[Task objective]: Only lines with the string "Page" are wanted. Pull them out of the data.

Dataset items
□ □ □ □ □ □ □

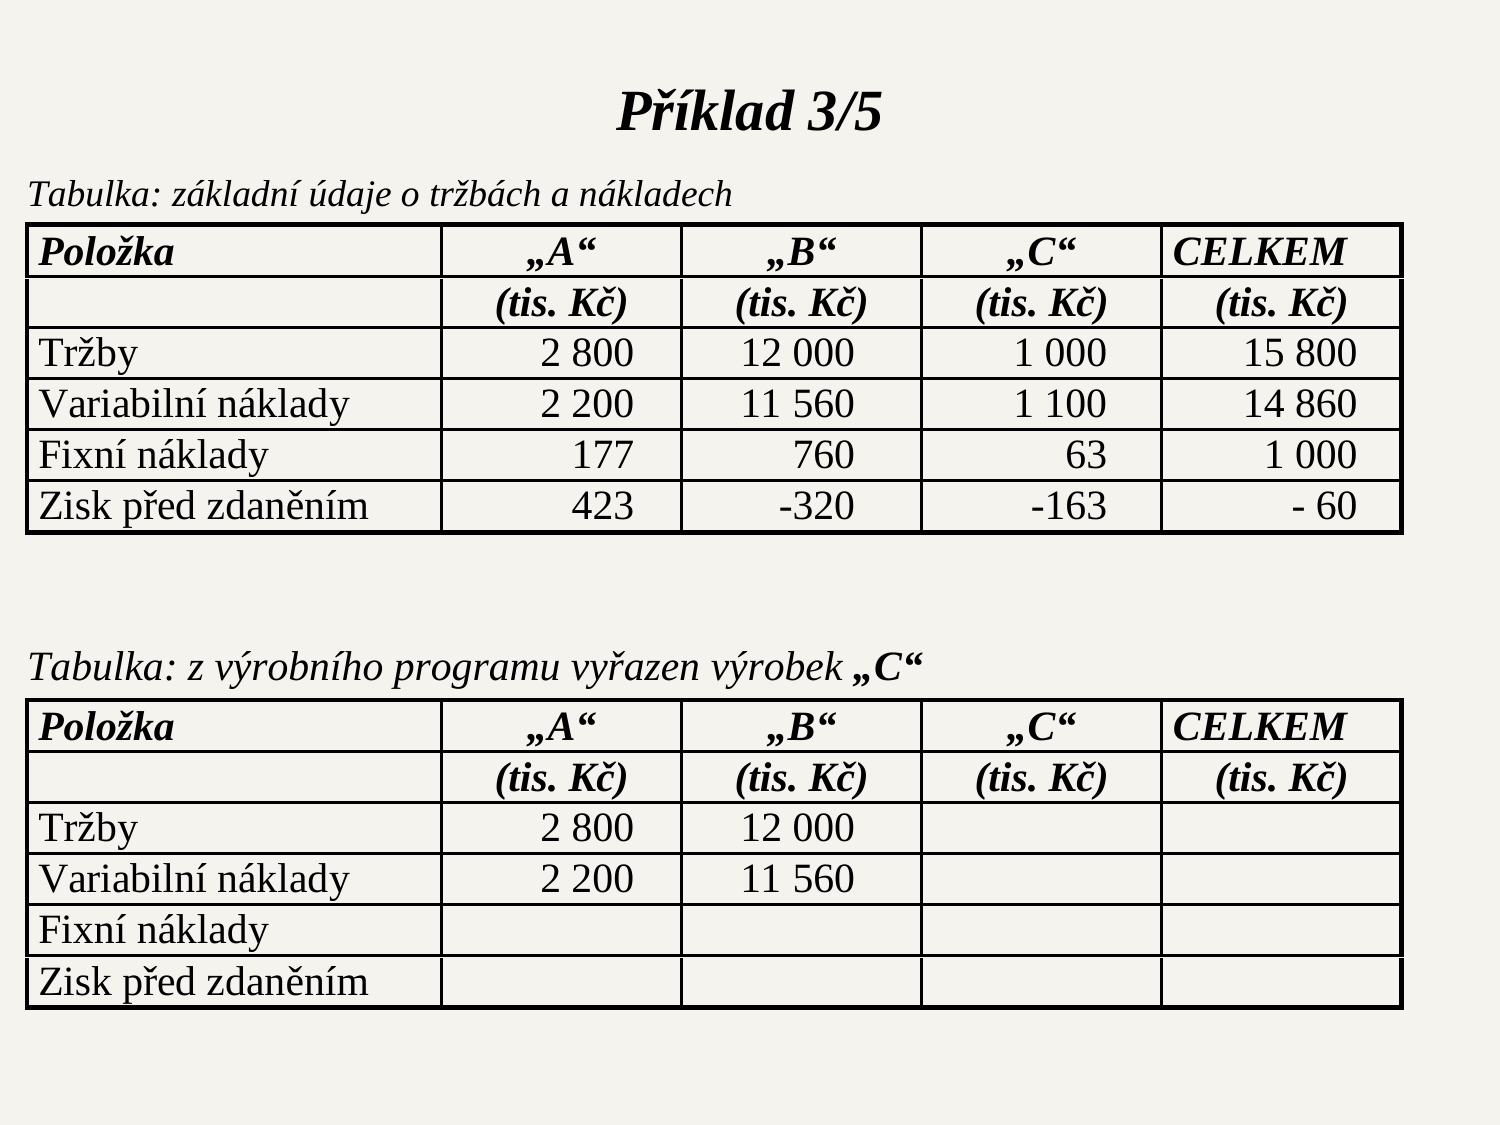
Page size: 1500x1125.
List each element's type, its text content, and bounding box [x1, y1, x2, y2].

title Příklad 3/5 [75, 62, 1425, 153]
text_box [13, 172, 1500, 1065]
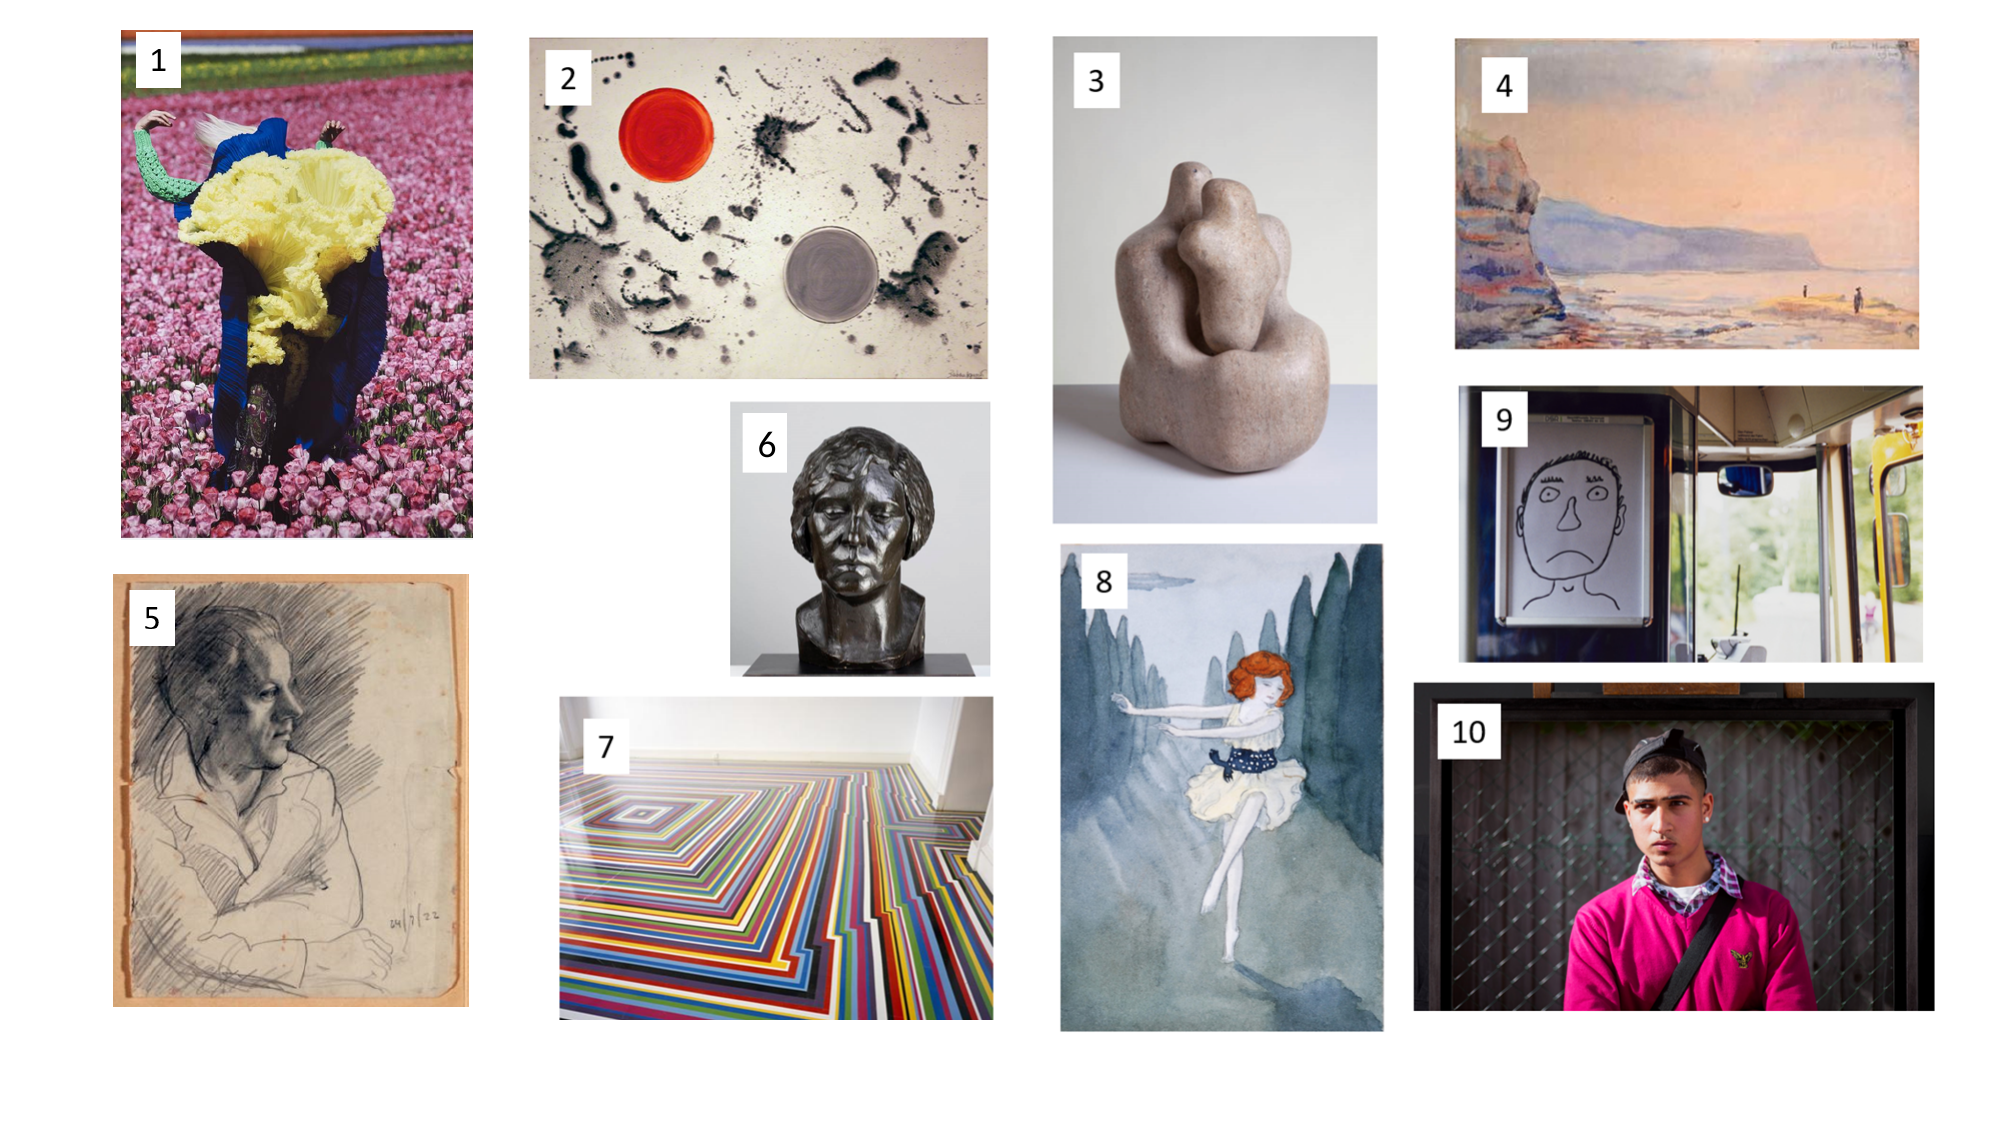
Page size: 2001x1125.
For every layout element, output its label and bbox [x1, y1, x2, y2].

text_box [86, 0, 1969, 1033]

□ □ □ □ □ □ □

[Answer space]:
Page size: 1500x1125.
Page size: 2001x1125.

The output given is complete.